Your clients will be relying on you to make important decisions regarding their investments and finances, so a confidence in numbers is essential.


You will be working with a wide variety of people within your company, as well as clients from all over the world. You will also be networking, meeting firms and other bankers to create strong relationships and contacts.

Analytical skills

As a financial expert, you will need to analyse data to ensure you are providing the best service to your clients.


Sometimes a career as an investment banker means you will have to think outside the box. Investments bankers come from a range of different backgrounds, each bringing different things to the role.

Ability to work in a fast-paced environment

You will have to handle fast moving and high pressure situations, constantly adapting and multitasking.

Commercial awareness

You will need to have a strong understanding of business structures and how businesses are positioned.


How much do investment bankers make a year?

Investment bankers enjoy a large salary from entry level positions. As you gain more and more experience, you will progress within the industry and see an increase in your salary.

The average starting salary for investment bankers ranges from £30,000 to £40,000. After gaining three years of experience in the industry, you can expect to earn between £50,000 - £100,000. The more experienced and qualified you are, the larger your salary. Senior level positions can often earn up to £150,000.

A key part of working as an investment banker is the addition of bonuses to your salary. Employees who perform well in their role may receive bonuses which are higher than their base salary.

How to become an investment banker


Find out more about the process of becoming an investment banker, including the qualifications you need to work as an investment banker in the UK.

Qualifications and training

To become an investment banker, you will first need a university degree. To be accepted on to your degree course, you will need to achieve high grades in your A Level or Foundation programme. The higher grades you achieve at this point, the better university you can attend. Graduating from a high-ranking university can mean better career prospects are available to you.

A Levels at Bellerbys College offer a good range of subjects to prepare you for a career in investment banking. The A Levels you choose will depend on what degree you choose to study at University, but some good options include:

You may also choose to focus on a subject area by studying a foundation programme in Business, Finance and Management.

Investment banks hire their employees from all disciplines, not just those with finance degrees. As long as you have a good university degree (2:1 or above), you can pursue a career as an investment banker.

You may also want to consider completing an internship with an investment bank. Many companies offer full-time internships to recent graduates, with applications open to university students.

You could also choose to spend your university holidays working in an investment bank. As well as gaining practical experience, showing you are dedicated to your career will help you to stand out to employers.

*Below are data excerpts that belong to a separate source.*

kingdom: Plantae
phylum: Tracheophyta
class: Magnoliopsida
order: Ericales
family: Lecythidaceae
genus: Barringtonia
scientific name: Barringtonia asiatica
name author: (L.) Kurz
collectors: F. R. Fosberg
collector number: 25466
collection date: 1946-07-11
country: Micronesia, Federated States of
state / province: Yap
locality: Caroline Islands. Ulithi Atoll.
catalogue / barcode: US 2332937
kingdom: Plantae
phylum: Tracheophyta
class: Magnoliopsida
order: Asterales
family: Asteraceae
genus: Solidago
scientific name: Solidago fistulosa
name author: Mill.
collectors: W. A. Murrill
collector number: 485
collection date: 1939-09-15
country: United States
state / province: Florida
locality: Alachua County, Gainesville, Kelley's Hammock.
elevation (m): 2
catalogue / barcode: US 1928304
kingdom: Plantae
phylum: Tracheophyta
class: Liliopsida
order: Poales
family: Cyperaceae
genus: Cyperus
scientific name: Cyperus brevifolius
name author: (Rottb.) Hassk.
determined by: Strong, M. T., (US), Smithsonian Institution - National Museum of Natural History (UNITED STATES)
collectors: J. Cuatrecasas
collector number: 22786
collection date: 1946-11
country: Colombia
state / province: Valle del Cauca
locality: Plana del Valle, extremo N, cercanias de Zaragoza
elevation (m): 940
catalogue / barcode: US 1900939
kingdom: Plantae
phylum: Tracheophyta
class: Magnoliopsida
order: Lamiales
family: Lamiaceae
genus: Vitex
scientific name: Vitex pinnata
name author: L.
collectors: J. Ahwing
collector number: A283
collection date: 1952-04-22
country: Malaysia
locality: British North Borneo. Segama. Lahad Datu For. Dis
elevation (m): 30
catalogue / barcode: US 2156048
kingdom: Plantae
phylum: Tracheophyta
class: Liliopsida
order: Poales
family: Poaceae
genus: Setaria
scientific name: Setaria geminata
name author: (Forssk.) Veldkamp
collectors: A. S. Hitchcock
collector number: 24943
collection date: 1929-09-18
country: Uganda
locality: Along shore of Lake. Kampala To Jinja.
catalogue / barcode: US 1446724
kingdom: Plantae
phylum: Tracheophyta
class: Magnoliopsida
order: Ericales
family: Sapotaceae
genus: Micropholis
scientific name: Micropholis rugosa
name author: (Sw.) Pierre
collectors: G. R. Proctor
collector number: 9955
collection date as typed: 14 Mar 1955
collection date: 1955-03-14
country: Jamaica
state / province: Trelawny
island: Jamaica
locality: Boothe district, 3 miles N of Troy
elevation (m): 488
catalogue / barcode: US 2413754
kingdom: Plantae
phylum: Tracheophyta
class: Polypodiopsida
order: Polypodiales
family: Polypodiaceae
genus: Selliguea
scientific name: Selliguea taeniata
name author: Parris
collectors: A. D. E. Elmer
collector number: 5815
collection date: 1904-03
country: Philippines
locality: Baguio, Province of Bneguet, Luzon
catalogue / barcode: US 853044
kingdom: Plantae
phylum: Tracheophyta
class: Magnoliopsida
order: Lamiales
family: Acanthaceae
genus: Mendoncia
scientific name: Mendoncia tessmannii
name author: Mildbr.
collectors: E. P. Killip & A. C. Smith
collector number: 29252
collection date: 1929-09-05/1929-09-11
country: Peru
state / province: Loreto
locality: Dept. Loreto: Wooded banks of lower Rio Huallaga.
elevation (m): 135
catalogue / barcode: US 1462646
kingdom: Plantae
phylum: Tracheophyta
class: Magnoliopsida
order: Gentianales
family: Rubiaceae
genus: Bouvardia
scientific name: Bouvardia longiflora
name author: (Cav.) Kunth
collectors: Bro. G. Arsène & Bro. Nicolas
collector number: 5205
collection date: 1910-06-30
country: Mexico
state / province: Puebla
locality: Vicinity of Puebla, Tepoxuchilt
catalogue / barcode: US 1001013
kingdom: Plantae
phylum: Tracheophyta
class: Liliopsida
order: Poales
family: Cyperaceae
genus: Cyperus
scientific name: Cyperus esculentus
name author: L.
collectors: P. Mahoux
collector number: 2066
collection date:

Once you have started your career as an investment banker, there are a variety of additional qualifications you could gain. These credentials include:

  • Chartered Financial Analyst (CFA)
  • Chartered Institute for Securities & Investment (CISI)
  • Institute of Chartered Accountants in England and Wales (ICAEW)

After interning and achieving an undergraduate degree, your first role will typically be as an analyst. These are usually for two or three years, training you for higher roles. 

You can soon progress to an associate role before eventually working your way up to vice president. With lots of experience you could move into an executive director role or even managing director. 

Investment banker career path

You will gain a wide range of transferable skills during your investment banking career. By working in a larger bank, you will be able to work with bigger clients and complete bigger projects. However, working in a smaller bank could mean faster career progression opportunities.

If you chose to work only within investment banks, you will find they are split into three main categories:

  • International investment banks (e.g. Goldman Sachs, Morgan Stanley)
  • Investment banking departments of commercial banks (e.g. Deutsche Bank, Barclays, Citigroup)
  • Independent investment banks (e.g. Rothschild & Co., Greenhill & Co.)

You can also use the skills you have gained in a variety of other careers such as stockbroking, as well as other financial roles in investment or capital firms.